Part 1 amends the Arbitration Act. Part 2 amends the Disputes Tribunals Act. Many of the features of the bill are relatively small and are intended to clarify the legislation. The most significant change is the insertion of new sections 14 to 14I into the Arbitration Act by clause 6 of the bill, which will ensure total confidentiality in the proceedings with a very few, well-defined exceptions. Confidentiality is a really important aspect of arbitration and mediation, because it gives a chance for the parties to talk things through in a generally positive way that should lead to a resolution. If those matters were not kept confidential, then there would not be open dialogue and the outcome would not be as positive. I am pleased that that is one of the key features of the bill. Also, as a general rule, if court action takes place after arbitration, it is conducted publicly.

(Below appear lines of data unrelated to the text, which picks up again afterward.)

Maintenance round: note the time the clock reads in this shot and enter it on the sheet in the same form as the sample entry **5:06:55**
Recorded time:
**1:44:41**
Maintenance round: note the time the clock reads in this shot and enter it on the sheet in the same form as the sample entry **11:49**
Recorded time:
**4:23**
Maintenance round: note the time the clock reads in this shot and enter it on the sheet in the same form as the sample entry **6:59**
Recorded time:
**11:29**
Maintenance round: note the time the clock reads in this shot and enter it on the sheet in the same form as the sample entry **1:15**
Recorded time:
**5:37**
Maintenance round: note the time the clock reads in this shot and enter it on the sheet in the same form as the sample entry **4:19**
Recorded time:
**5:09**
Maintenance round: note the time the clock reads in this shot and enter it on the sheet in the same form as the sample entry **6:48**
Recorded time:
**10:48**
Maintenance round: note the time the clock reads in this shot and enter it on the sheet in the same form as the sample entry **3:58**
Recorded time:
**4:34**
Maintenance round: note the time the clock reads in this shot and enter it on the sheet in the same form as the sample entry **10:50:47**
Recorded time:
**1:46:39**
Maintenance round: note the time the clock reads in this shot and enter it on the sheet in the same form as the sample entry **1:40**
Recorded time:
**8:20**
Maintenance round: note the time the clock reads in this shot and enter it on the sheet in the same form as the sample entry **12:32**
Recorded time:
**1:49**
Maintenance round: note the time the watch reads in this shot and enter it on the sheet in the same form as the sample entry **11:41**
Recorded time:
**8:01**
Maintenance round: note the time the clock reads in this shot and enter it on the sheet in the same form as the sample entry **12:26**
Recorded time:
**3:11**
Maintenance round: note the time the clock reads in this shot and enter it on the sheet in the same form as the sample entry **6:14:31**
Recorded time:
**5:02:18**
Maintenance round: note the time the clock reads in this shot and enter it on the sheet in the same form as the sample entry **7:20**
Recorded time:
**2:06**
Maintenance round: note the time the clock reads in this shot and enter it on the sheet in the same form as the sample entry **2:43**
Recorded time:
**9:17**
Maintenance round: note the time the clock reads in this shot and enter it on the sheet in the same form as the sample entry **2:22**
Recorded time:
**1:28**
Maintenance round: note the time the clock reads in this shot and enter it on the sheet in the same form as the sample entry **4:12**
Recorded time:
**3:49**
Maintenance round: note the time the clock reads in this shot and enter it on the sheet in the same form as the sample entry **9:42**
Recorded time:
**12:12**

I am pleased to say that the changes the Justice and Electoral Committee recommended were all agreed to in the Committee stage, so at this third reading the bill has been reported without amendment. The first recommendation was that the current practice in relation to getting approval from the tribunal be maintained. That was not in the original bill, but after careful consideration we believed that the bill would be enhanced if we retained the requirement to get approval from the tribunal. The second recommendation was to recognise the changes to the model law on universal
commercial arbitration adopted by the United Nations Commission of International Trade Law. Those recent changes are included, so the Arbitration Amendment Bill before us is very much up to date internationally. There was another recommendation that clause 9(2) be deleted, because it would be contrary to the bill’s intent to reduce judicial involvement in the arbitration process.
As I said before, it is excellent that those amendments were agreed to and that there was no argy-bargy about them. The result is that in arbitration now, a binding decision can be reached. Although the parties can agree to structure, and go through the negotiation and discussion around reaching resolution—and that is a good thing—the decision in the end is binding on all parties. That really enhances the process. As I said before, it is a less adversarial approach, and although cost is not the only issue in a dispute, it is a key issue.
My view, which I am sure would be shared by a number of my colleagues, is that arbitration gives more access to justice, because the cost is not so great. With a focus on wanting to resolve the dispute, and with the parties accepting that it can be binding—
Christopher Finlayson: Absolute drivel.
LYNNE PILLAY: I see that Mr Finlayson does not agree, but we do from time to time not agree. I have to say that from time to time we do not agree, and that perhaps I have more of a grassroots experience. He tends to focus more on the experience of his background within the law profession and perhaps has just a little less life experience, should I say, of dealing with people. Certainly it would be fair to say that his experience would not be of the same mediation and communication skills that many at the grassroots level enjoy.
I really cannot think of much more to add except to thank the committee again and to also say that it is good to see this legislation go through and make the progress that it has made in this House. We know soon that it will be in place and offering an enhanced process for arbitration, which has become a much more popular process with the people who use it. I think that is very good for relationships, especially contractual relationships, and for ongoing relationships in the future. It is with great pleasure that I commend this bill to the House.